With another petrol price increase planned for January one company in Lincolnshire is going to extreme lengths to try and save money.
The haulage firm in Lincoln are trialling a lorry that's just over 25 metres long, standard HGV's in the UK are between 16 and 19 metres.
The vehicle is 25.25 metres long, and only two people at Denby are qualified to drive it.
The lorry is so long that it can't legally be driven in England.
In order to move this vehicle in the UK, which is around six metres longer than the average HGV, it has to be split into two and driven separately.
When driven as a whole there's a special axle in the middle that enables the driver to steer it.
– Terry Rose, Driver
"The only difference is it's longer, and it pivots in two places. Other than that once you've got used to it it's no trouble at all. It will go anywhere that a normal artic will"
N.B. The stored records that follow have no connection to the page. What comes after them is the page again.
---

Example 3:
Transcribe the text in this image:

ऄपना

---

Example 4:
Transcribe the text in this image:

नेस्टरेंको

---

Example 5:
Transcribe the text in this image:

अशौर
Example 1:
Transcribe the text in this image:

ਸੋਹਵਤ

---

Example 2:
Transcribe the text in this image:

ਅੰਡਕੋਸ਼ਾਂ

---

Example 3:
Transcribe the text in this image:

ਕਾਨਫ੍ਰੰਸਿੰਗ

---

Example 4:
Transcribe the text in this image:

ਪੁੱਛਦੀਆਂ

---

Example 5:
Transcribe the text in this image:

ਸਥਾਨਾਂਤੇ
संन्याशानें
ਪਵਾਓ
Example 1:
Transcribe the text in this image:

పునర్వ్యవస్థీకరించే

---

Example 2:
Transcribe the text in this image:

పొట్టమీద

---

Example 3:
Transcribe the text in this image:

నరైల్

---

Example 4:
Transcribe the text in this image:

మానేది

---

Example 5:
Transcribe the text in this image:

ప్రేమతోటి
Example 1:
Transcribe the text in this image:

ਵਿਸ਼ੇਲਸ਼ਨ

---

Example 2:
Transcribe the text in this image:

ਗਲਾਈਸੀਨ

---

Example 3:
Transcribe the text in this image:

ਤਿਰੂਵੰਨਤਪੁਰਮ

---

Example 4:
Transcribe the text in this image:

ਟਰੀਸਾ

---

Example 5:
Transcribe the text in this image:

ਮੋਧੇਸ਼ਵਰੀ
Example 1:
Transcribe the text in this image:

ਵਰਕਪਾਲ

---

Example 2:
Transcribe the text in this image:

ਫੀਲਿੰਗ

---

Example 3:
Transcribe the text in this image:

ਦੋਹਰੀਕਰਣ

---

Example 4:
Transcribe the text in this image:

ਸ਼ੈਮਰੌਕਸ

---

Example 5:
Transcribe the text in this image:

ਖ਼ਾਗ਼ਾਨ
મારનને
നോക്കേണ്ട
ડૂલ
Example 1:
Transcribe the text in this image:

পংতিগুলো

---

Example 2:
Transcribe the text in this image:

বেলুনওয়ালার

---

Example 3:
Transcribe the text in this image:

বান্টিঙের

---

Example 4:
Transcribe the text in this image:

Denby are currently trialling this vehicle in the Netherlands where it can be legally driven - as it enables them to transport more goods on each trip.
And with the cost of petrol planned to go up again in January - they hope it could eventually save them a lot of money on fuel.
– Dick Denby, Non-Executive Chairman
"It uses more fuel than a standard truck, but the additional capacity between fifty five and sixty percent more than covers that, so the unit cost comes down lets say fifteen percent."
Bosses at this company say although they can legally drive this vehicle in several countries abroad, its future in the UK is as yet unclear.
But as todays customers are more interested in space than weight, this long lorry could become the norm in the future.